Concluons avec un dernier mot concernant ce bloc bourgeois et conservateur qu’il faut dénoncer à bien des égards, mais qu’il convient aussi de situer dans le champ de la pensée ou plutôt dans l’absence de pensée. Plus précisément, ce bloc est appelé conservateur car les éléments qui le composent ne pensent pas. L’occasion ici de dire que la pensée est un objet amovible qui questionne l’état des choses, qui cherche à interroger les situations que vivent les individus, à étudier les dynamiques sociales et politiques afin de comprendre le monde dans sa globalité. Le bloc dont on parle ne cherche à étudier ces dynamiques, il cherche à pérenniser un pouvoir économique qui n’a rien de naturel, mais qui s’est bâti depuis plusieurs siècles, depuis la naissance du capitalisme et des sociétés bourgeoises. Dès lors, pour quiconque souhaite penser dans le sens d'interroger les structures sociales, ne peut se réclamer d'un parti bourgeois quel qu'il soit. Eric Zemmour qui se présente tantôt comme un écrivain tantôt comme un penseur, pour ne citer que lui, ne pense pas, il occupe l'espace médiatique pour saturer celui-ci de ses idées absolument compatibles avec l'ordre économique bourgeois. Sa pensée ne relève d'aucune vitalité et ne permet pas l'interrogation de l'état des choses.

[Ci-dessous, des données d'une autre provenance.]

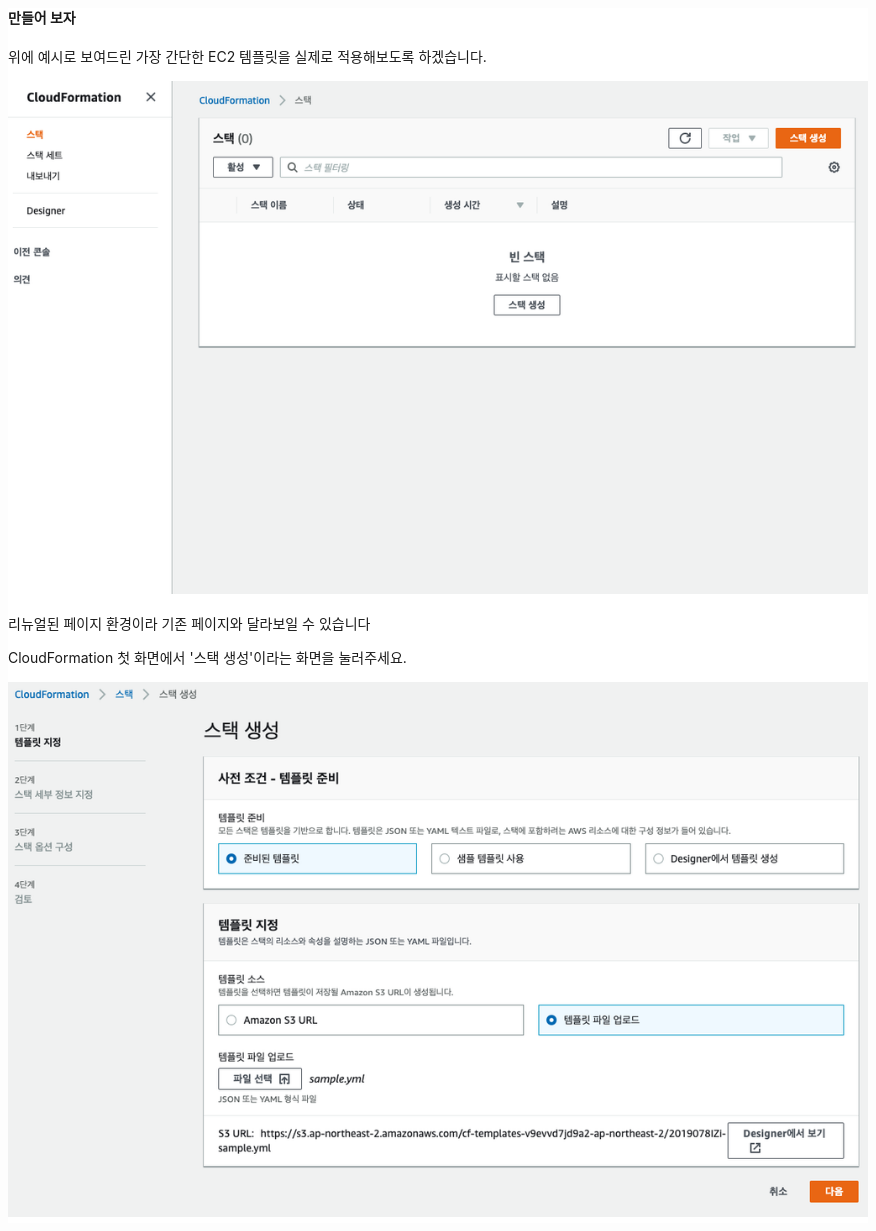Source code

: #### 만들어 보자

위에 예시로 보여드린 가장 간단한 EC2 템플릿을 실제로 적용해보도록 하겠습니다.

![initial-page](initial-page.png)

<p class="caption">리뉴얼된 페이지 환경이라 기존 페이지와 달라보일 수 있습니다</p>

CloudFormation 첫 화면에서 '스택 생성'이라는 화면을 눌러주세요.

![create-stack](create-stack.png)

Ainsi, ces partis qui composent le bloc bourgeois et conservateur sont des partis figés d’application des politiques économiques et sociales actuelles, avec des nuances de façade servant à alimenter un semblant de débats dans une démocratie qu’on peine à vivre dans sa chair. Ils sont des fondés de pouvoir du capital et de la bourgeoisie, motivés par le maintien des positions sociales et de la préservation des intérêts et des privilèges des classes dominantes. La séquence politique actuelle aura eu le mérite, s’il le fallait, d’établir avec une grande clarté de quoi relève ce bloc bourgeois et conservateur qui va du centre gauche jusqu’à l’extrême droite, avec au cœur l’extrême centre qui cristallise les enjeux contemporains, au-delà des divergences d’apparence.